_Required action_. Could you reproduce, exactly as written, every line from the one containing "vfov_deg: 53.1" through the last line of the records, and nothing else?

[Excerpts from a dataset]
· · · · · · ·
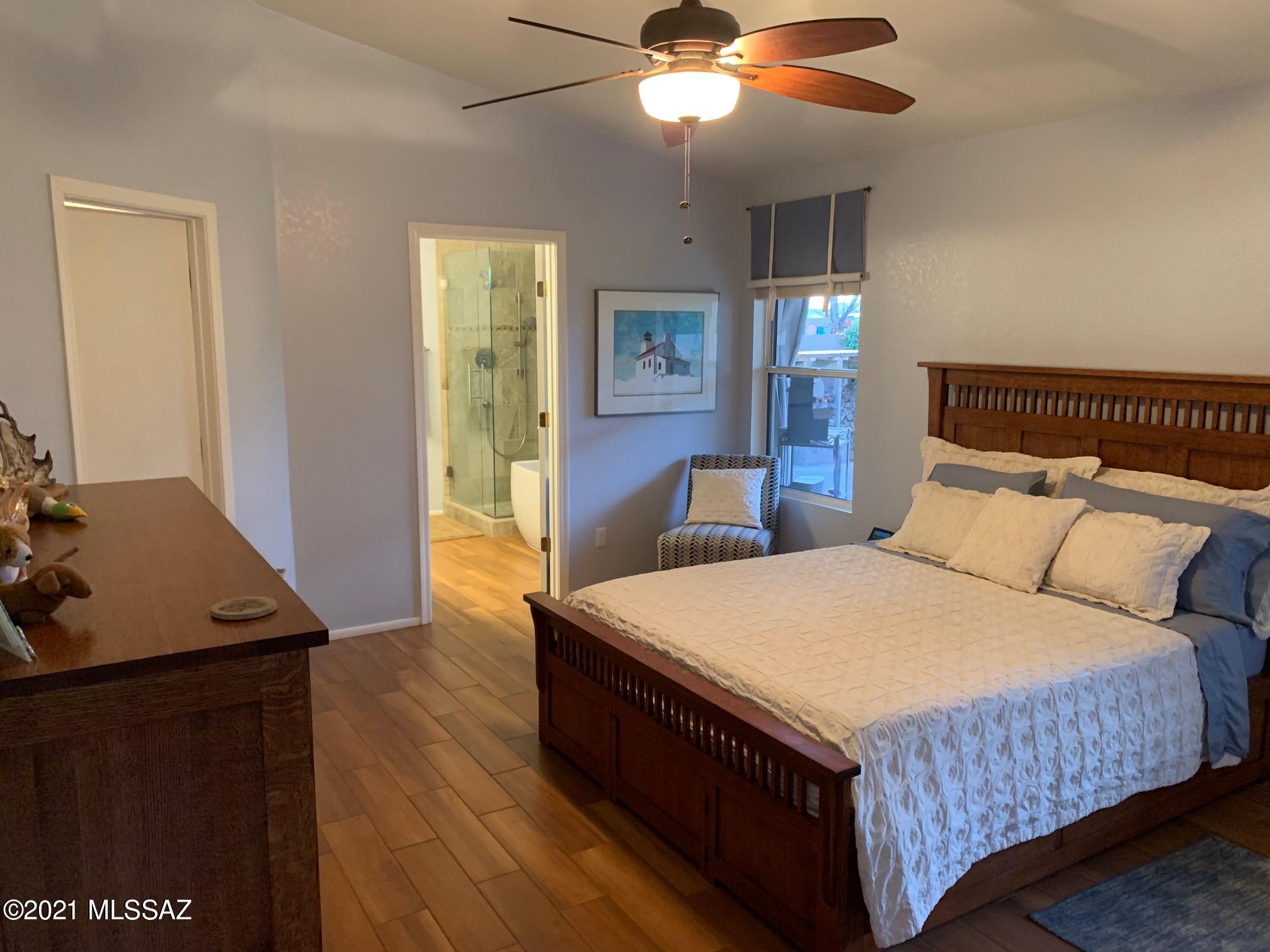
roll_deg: -0.3
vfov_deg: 53.1
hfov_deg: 67.3
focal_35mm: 26
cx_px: 635
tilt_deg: -8.0
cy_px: 476
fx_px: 954
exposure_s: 1/40
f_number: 1.8
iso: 250
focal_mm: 4.25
· · · · · · ·
_Exercise answer_.
vfov_deg: 53.1
hfov_deg: 67.3
focal_35mm: 26
cx_px: 635
tilt_deg: -8.0
cy_px: 476
fx_px: 954
exposure_s: 1/40
f_number: 1.8
iso: 250
focal_mm: 4.25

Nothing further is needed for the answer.